Entries shown: Begin

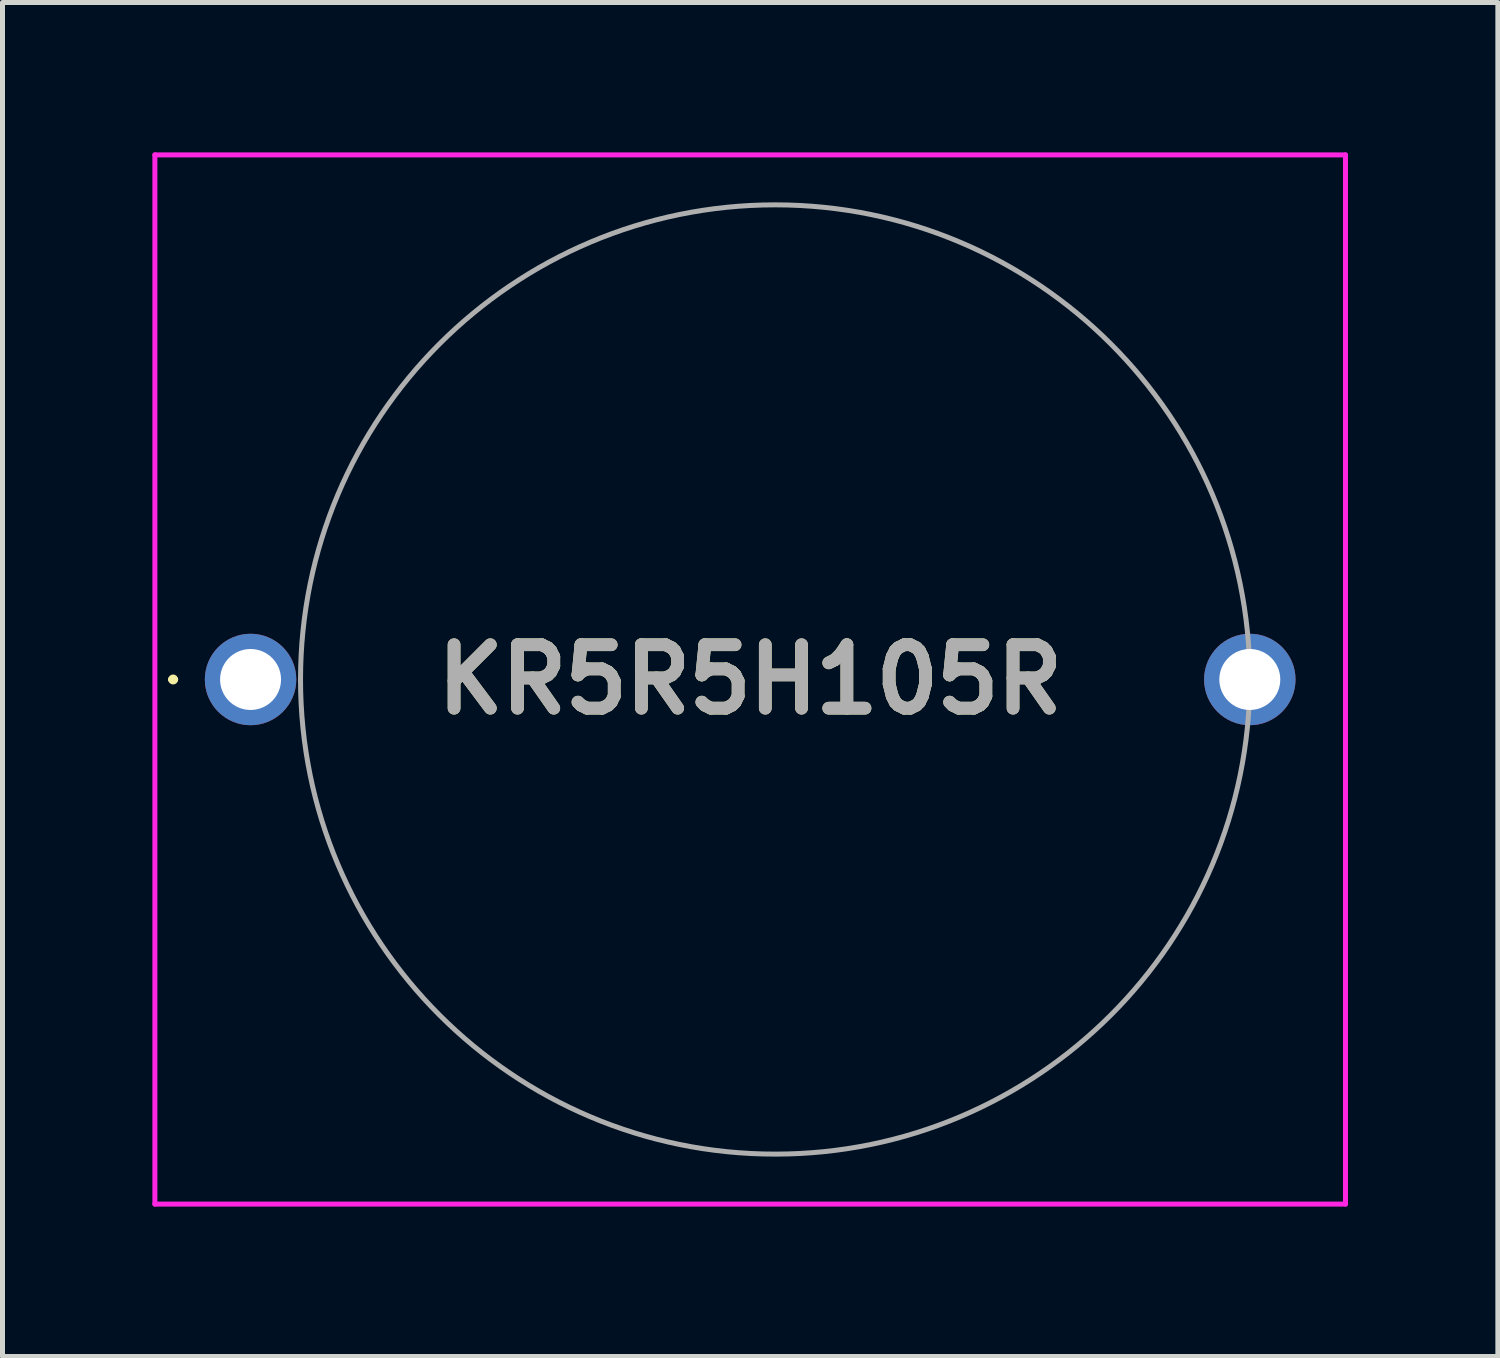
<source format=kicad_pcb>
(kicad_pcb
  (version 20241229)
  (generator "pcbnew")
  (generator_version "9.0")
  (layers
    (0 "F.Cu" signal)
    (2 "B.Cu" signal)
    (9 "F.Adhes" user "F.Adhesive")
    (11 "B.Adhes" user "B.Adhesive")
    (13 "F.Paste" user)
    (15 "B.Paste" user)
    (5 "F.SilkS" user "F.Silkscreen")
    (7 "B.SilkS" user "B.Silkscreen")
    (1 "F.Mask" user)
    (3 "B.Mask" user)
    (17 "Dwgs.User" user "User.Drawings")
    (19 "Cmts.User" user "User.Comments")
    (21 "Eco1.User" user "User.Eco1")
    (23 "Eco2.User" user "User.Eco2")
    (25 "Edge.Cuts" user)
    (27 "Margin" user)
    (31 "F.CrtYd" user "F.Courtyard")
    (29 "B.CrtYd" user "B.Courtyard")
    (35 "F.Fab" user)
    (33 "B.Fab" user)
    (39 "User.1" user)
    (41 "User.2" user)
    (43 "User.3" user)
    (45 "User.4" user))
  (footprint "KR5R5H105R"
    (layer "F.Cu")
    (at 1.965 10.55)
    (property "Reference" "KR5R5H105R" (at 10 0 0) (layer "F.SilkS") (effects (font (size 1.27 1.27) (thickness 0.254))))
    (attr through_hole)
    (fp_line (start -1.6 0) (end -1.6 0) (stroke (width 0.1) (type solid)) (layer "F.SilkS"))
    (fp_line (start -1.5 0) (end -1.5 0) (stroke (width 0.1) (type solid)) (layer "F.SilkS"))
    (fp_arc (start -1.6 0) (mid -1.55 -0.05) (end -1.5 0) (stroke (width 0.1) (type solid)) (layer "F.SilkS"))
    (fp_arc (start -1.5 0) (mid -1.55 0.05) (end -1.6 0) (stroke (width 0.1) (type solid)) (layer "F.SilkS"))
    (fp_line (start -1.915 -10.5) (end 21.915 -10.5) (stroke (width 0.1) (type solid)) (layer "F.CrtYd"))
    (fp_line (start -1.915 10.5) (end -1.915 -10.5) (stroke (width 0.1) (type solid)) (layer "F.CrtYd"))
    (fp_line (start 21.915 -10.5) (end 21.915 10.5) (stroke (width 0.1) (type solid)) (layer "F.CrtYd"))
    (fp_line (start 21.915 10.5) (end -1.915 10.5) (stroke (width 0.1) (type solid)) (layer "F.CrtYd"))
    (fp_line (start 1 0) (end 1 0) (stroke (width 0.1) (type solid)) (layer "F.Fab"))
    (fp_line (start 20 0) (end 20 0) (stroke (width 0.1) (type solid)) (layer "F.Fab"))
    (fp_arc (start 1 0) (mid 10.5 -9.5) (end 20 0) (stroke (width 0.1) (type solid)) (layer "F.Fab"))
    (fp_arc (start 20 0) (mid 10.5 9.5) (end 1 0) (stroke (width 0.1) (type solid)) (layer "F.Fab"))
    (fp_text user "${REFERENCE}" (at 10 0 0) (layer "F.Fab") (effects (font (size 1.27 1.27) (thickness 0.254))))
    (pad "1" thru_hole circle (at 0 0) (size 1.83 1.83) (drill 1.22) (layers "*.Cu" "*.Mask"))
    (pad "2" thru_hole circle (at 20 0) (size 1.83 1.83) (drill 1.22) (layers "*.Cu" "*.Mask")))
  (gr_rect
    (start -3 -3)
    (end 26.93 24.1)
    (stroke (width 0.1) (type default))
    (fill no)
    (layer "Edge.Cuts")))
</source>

Entries shown: End

## [Aim of the exercise]
From the entries, report each line that includes the word "Adhes".

## [Written response]
    (9 "F.Adhes" user "F.Adhesive")
    (11 "B.Adhes" user "B.Adhesive")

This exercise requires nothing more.